原文:
★ ★ ★ ★
ユニクロが今秋、同時期にインドに3店舗をオープンすることは日印両国のメディアで大きく報じられた通りだが、10月頃にデリーに1号店がオープンするのに先駆けて、先週、現地で”LifeWare”のプレビューが開催された。その際、ユニクロR&D統括責任者、勝田幸宏氏がインドメディアのインタビューに答えている。印象的な言葉を勝手にまとめてみた。

 

まず、インド市場への進出については、「シンプルな服で人々が個性を発揮する一助となる」というユニクロのデザイン哲学はインドでも通用する、と自信溢れる内容。「服自体はそんなに主張(英文では"attitude")を持つべきでない」が、「人々は個性を持つべきだ」とし、そのために、ユニクロは「シンプル」かつ「(各自が自分の)スタイルに組み入れ、合わせることができる完璧な服」を提供しなければならないと。中国での成功を引き合いに出し、インドでの成功も確信している。そして、R&Dの役割としては、ユニクロが最重要視する顧客ニーズに対応するために、世界各国の2200店舗から寄せられる情報に熱心に耳を傾けることだとし、「インドの顧客が我々の次なる革新のヒントを与えてくれるかもしれない」と結んでいる。
★ ★ ★ ★
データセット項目

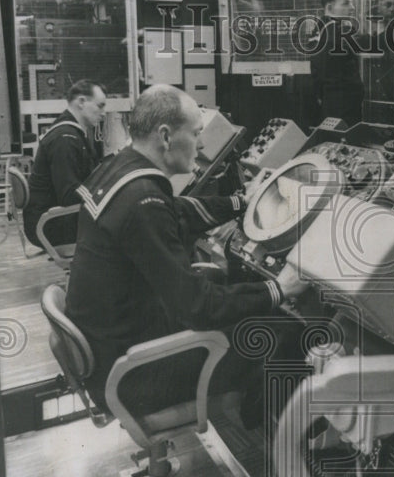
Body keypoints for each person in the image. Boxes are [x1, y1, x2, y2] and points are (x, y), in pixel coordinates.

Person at [64, 84, 309, 421]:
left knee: (234, 296)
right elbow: (198, 307)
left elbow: (176, 210)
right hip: (134, 375)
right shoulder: (143, 201)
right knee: (283, 332)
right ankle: (272, 436)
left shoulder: (120, 168)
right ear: (165, 136)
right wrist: (280, 288)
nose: (203, 142)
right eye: (196, 133)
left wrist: (241, 201)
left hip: (112, 348)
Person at [23, 79, 106, 248]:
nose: (104, 113)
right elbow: (69, 194)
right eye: (100, 106)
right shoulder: (65, 139)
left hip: (53, 218)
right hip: (51, 225)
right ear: (81, 102)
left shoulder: (71, 132)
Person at [309, 0, 386, 127]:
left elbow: (316, 72)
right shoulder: (340, 31)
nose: (352, 8)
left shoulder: (317, 30)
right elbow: (380, 43)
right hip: (345, 109)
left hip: (329, 104)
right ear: (330, 8)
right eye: (346, 3)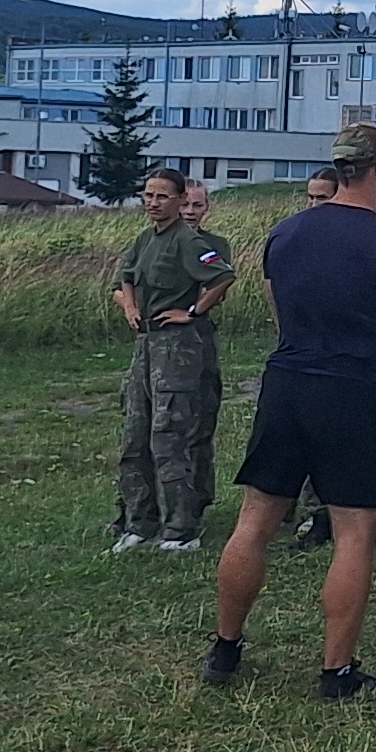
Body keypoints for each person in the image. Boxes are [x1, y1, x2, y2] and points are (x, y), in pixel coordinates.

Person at [203, 127, 376, 698]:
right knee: (355, 532)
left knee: (254, 522)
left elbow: (280, 312)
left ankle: (225, 648)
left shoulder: (285, 233)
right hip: (350, 390)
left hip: (287, 384)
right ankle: (337, 671)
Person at [109, 166, 234, 552]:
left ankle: (182, 528)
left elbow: (222, 276)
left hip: (177, 346)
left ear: (179, 201)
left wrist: (192, 311)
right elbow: (126, 275)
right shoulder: (147, 237)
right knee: (135, 437)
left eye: (162, 196)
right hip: (146, 344)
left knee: (171, 437)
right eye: (148, 195)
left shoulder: (188, 240)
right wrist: (130, 306)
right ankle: (138, 522)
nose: (153, 202)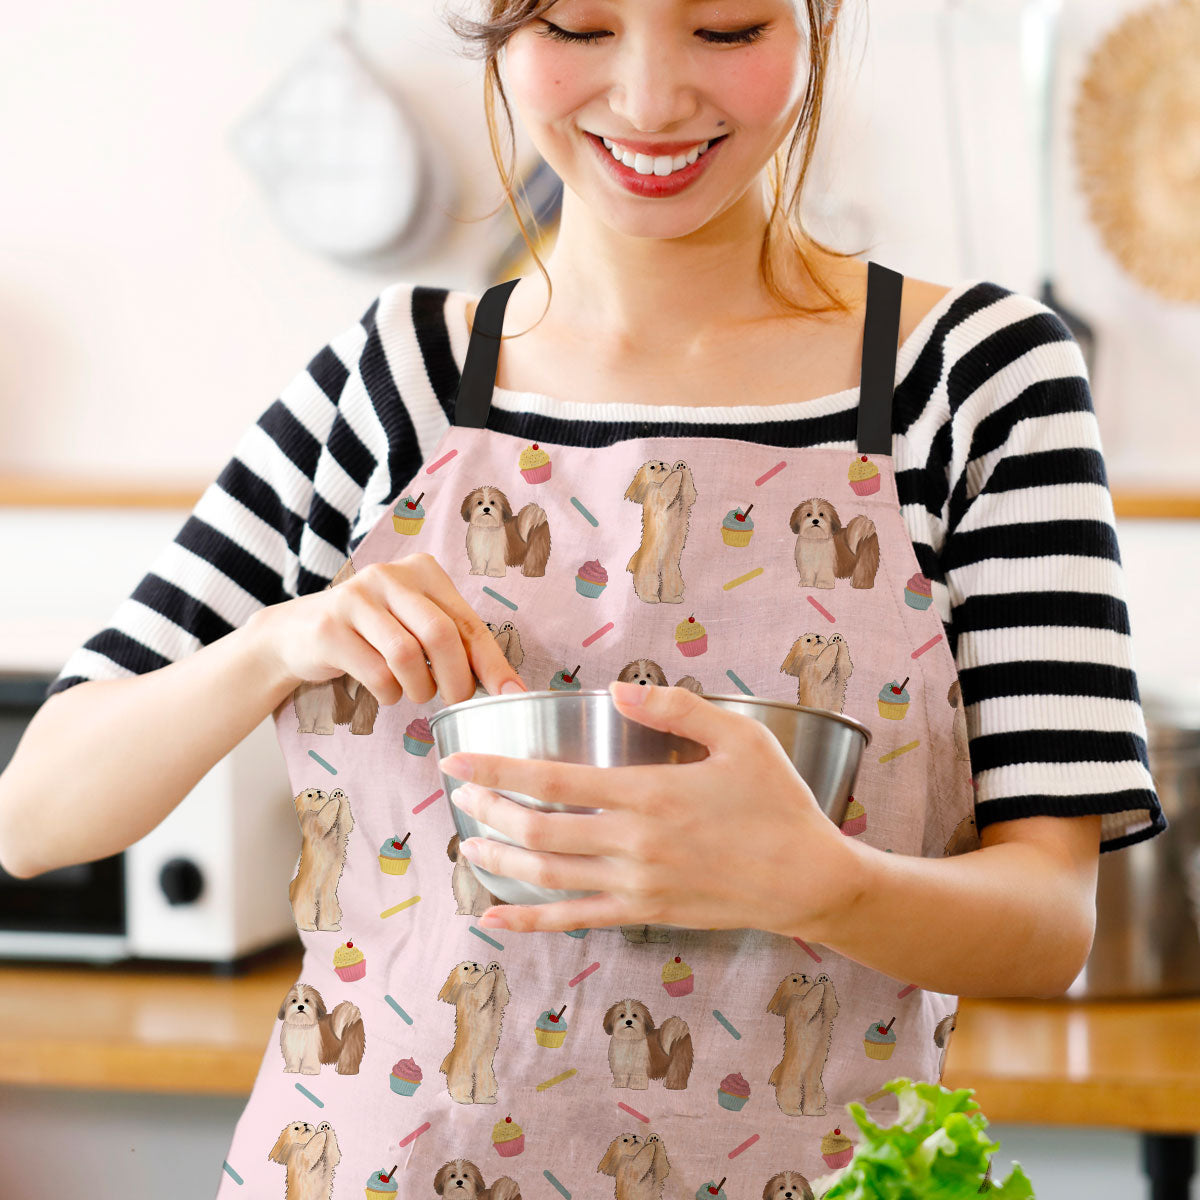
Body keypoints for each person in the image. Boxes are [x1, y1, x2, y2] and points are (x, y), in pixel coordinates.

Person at [0, 1, 1166, 1196]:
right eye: (578, 24)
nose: (653, 100)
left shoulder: (974, 382)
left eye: (726, 28)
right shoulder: (392, 381)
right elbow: (35, 816)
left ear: (815, 21)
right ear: (499, 31)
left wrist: (821, 883)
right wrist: (275, 642)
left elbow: (1047, 922)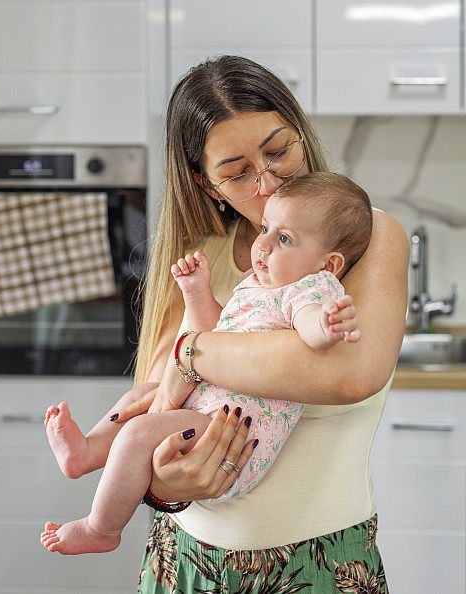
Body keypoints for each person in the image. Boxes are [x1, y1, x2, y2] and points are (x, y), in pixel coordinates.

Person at [115, 55, 407, 593]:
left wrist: (192, 352)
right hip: (183, 561)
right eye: (237, 172)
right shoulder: (199, 259)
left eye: (278, 152)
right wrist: (163, 483)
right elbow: (152, 411)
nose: (268, 182)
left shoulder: (369, 240)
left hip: (321, 567)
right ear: (207, 185)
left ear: (301, 134)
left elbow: (347, 373)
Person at [39, 172, 371, 556]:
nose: (262, 244)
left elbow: (309, 324)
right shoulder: (257, 283)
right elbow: (216, 335)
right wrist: (197, 292)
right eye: (266, 229)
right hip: (211, 408)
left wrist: (327, 323)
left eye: (283, 239)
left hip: (230, 434)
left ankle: (102, 528)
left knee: (136, 435)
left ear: (328, 264)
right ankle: (87, 451)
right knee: (148, 390)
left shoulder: (309, 288)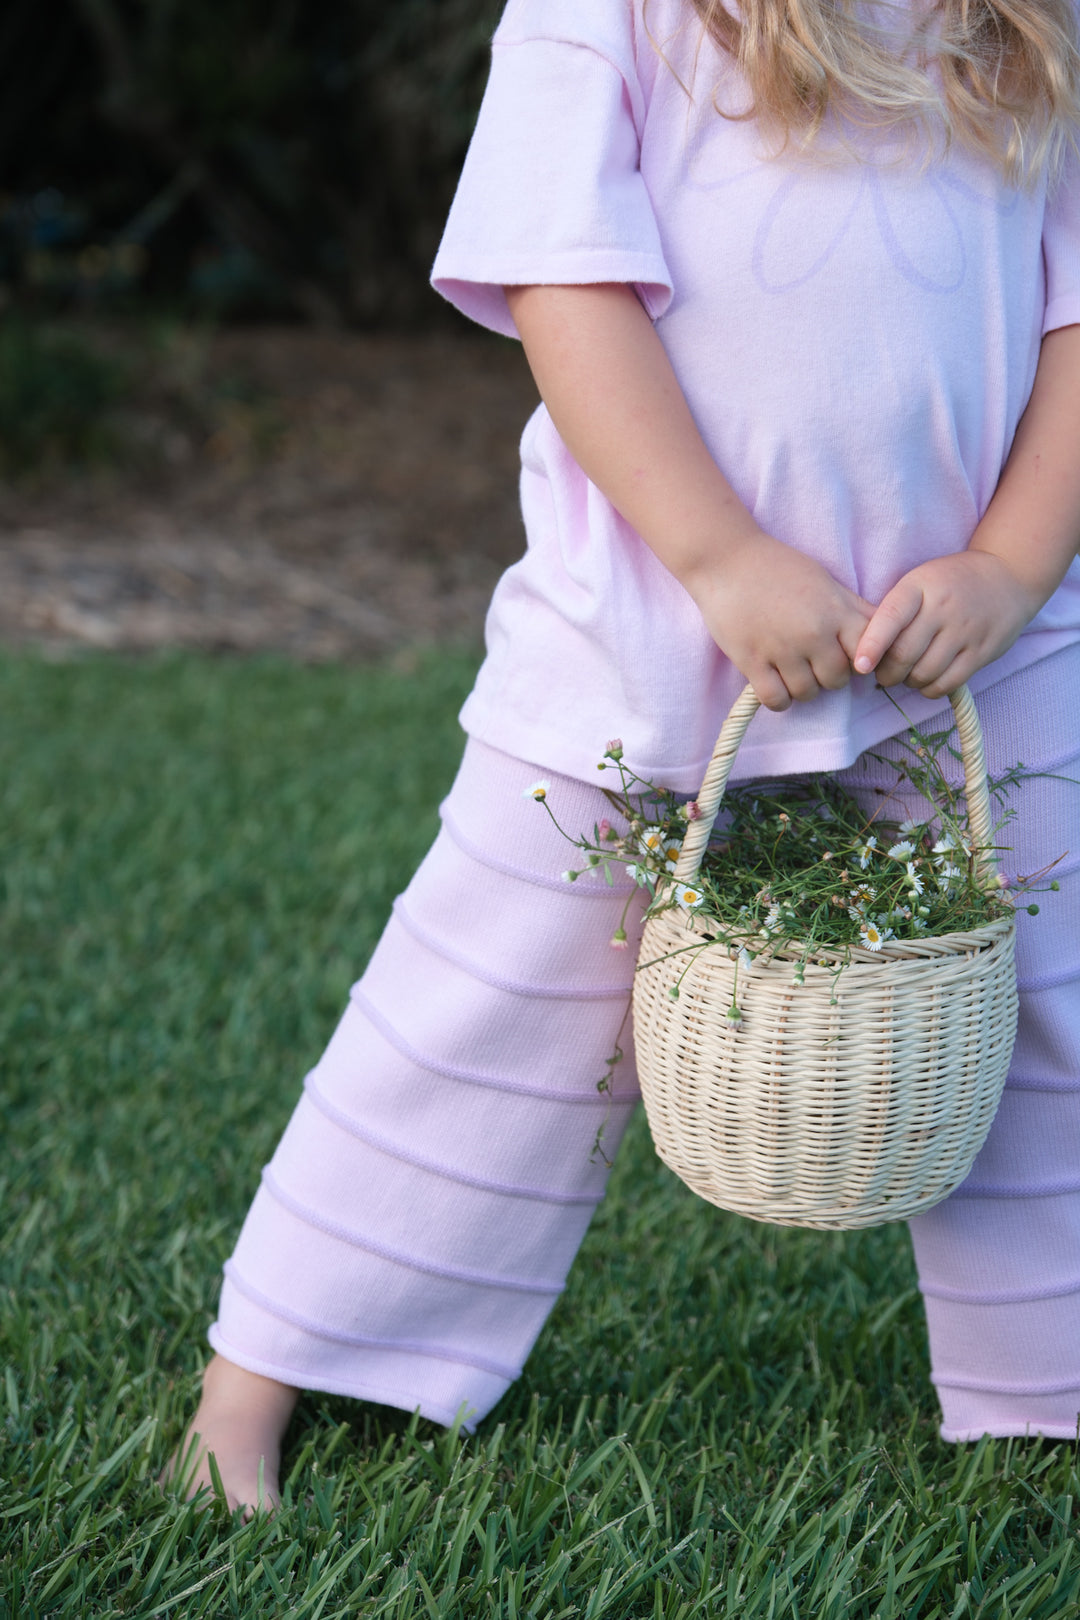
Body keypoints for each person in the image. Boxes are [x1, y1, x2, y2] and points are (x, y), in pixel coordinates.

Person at [168, 0, 1080, 1512]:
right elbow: (565, 281)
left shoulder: (1028, 24)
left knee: (1046, 996)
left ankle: (1050, 1385)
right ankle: (258, 1376)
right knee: (495, 999)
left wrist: (1008, 569)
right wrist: (721, 555)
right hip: (655, 620)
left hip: (973, 642)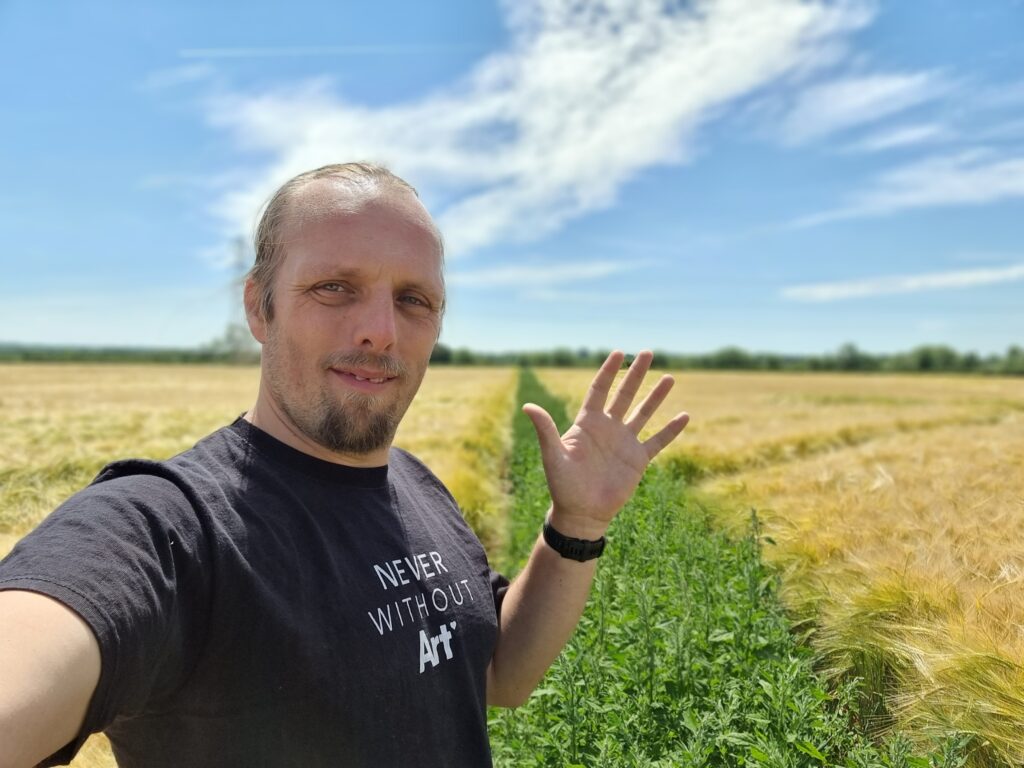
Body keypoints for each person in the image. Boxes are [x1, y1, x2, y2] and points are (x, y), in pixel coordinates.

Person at [0, 163, 689, 768]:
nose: (381, 331)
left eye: (414, 300)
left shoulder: (420, 487)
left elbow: (497, 676)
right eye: (334, 287)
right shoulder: (171, 527)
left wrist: (578, 523)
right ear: (258, 308)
★ ★ ★ ★
練習問題:
(a) 原文によると、ユニクロのR&Dが情報を寄せてもらっている店舗は世界各国で何店舗か。
(b) 原文の「ユニクロが今秋、同時期にイン」から「かもしれない」と結んでいる。」までを、両端の語句も含めて、そのまま書き写すこと。

演習の解答:
(a) 2200店舗。

(b)
ユニクロが今秋、同時期にインドに3店舗をオープンすることは日印両国のメディアで大きく報じられた通りだが、10月頃にデリーに1号店がオープンするのに先駆けて、先週、現地で”LifeWare”のプレビューが開催された。その際、ユニクロR&D統括責任者、勝田幸宏氏がインドメディアのインタビューに答えている。印象的な言葉を勝手にまとめてみた。

 

まず、インド市場への進出については、「シンプルな服で人々が個性を発揮する一助となる」というユニクロのデザイン哲学はインドでも通用する、と自信溢れる内容。「服自体はそんなに主張(英文では"attitude")を持つべきでない」が、「人々は個性を持つべきだ」とし、そのために、ユニクロは「シンプル」かつ「(各自が自分の)スタイルに組み入れ、合わせることができる完璧な服」を提供しなければならないと。中国での成功を引き合いに出し、インドでの成功も確信している。そして、R&Dの役割としては、ユニクロが最重要視する顧客ニーズに対応するために、世界各国の2200店舗から寄せられる情報に熱心に耳を傾けることだとし、「インドの顧客が我々の次なる革新のヒントを与えてくれるかもしれない」と結んでいる。